### Required work
Scan the records and identify every line in which the string "Page" occurs, then return those lines.

### Data for this exercise

↓↓↓

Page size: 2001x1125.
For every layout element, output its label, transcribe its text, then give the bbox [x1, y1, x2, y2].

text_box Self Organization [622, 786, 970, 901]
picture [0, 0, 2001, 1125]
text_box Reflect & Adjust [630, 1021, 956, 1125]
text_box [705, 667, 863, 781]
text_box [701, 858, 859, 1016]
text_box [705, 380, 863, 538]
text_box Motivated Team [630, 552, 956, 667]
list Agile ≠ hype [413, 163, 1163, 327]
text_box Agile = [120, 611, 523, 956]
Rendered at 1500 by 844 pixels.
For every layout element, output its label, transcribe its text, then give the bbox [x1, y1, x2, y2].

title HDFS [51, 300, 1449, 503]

↑↑↑
↓↓↓

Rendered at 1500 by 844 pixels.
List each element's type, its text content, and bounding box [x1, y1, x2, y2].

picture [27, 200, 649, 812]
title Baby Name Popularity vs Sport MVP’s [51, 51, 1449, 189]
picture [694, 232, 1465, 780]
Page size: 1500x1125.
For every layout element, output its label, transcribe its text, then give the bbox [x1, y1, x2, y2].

↑↑↑
↓↓↓

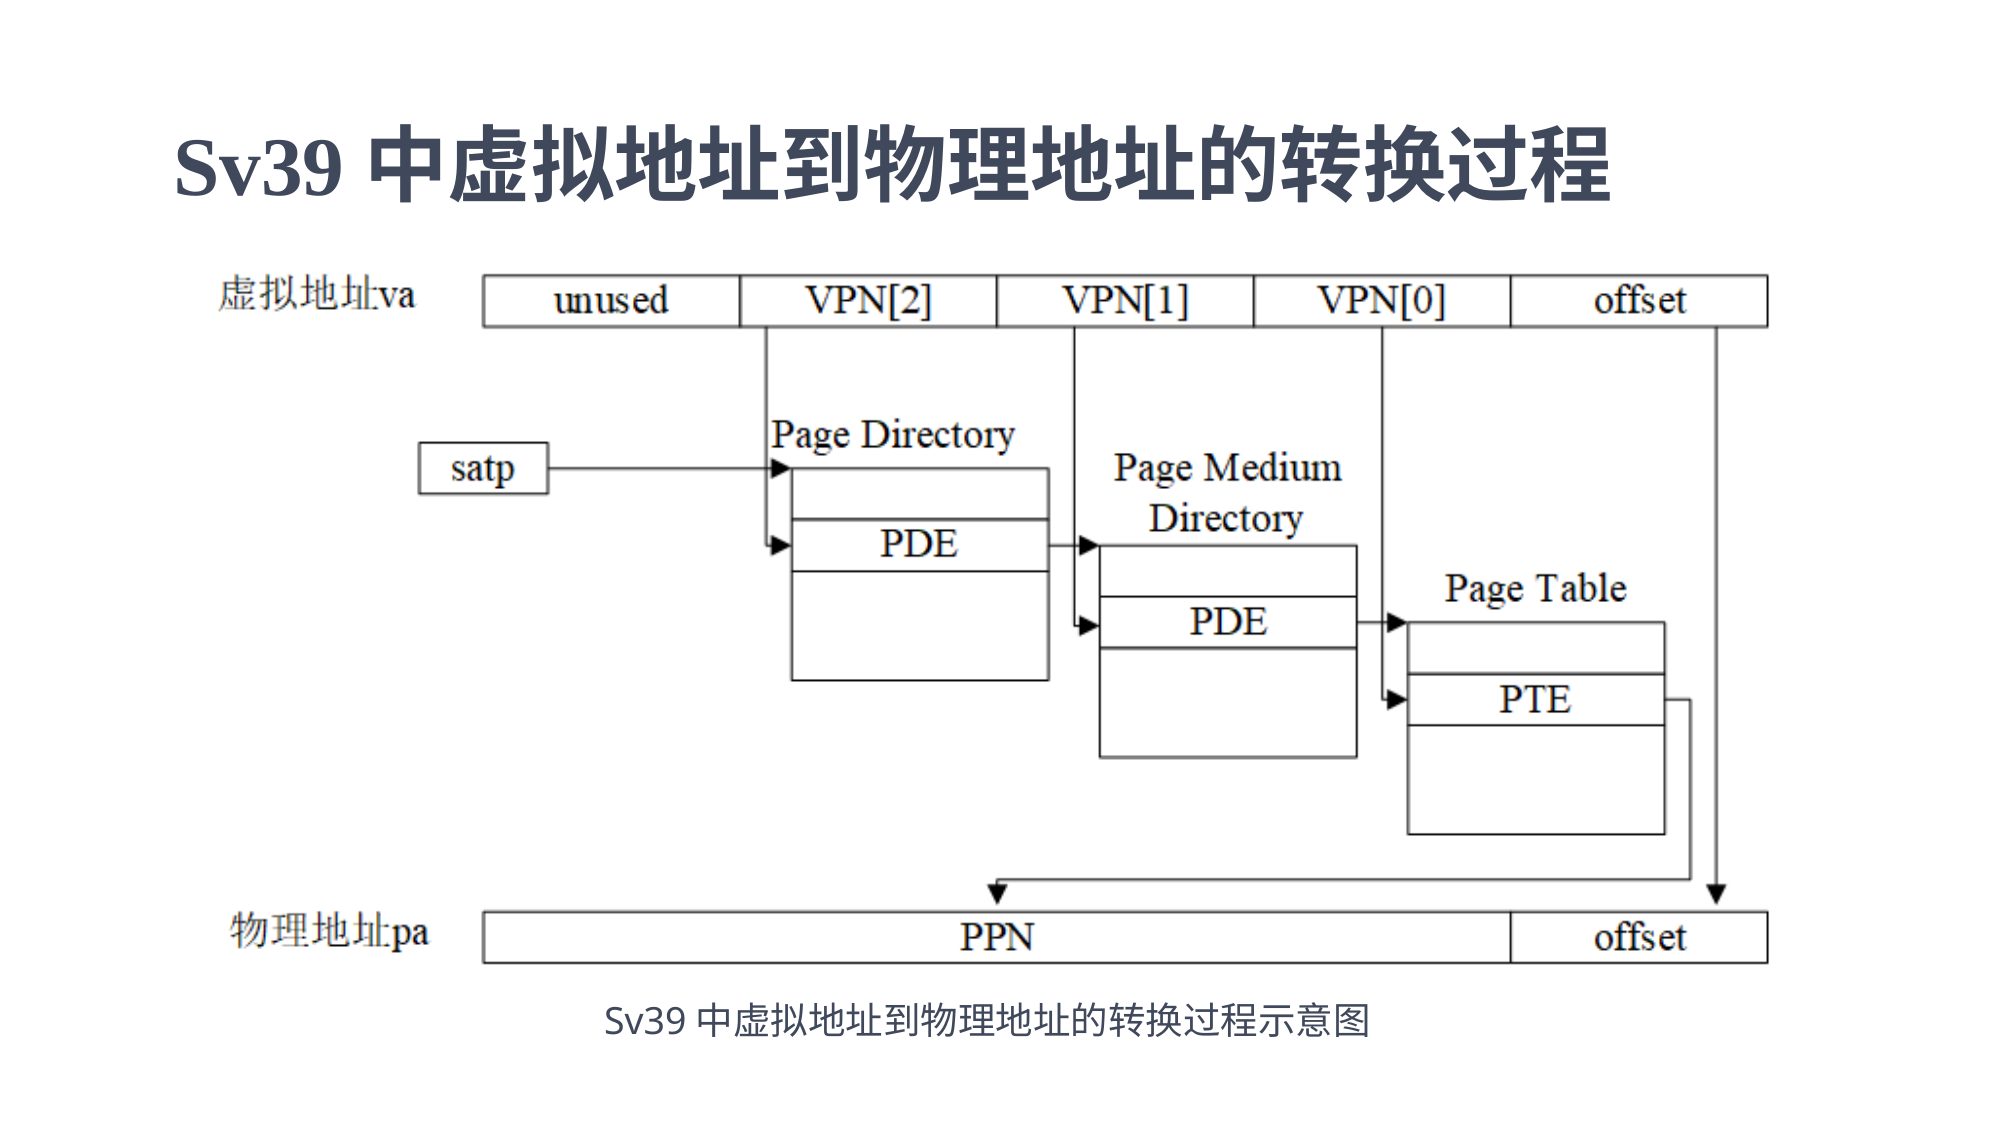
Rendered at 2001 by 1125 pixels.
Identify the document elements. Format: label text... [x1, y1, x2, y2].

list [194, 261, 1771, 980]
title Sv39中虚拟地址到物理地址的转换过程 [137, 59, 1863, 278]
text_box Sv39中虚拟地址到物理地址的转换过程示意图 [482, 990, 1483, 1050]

↑↑↑

### Answer space
Page size: 2001x1125.
Page size: 1500x1125.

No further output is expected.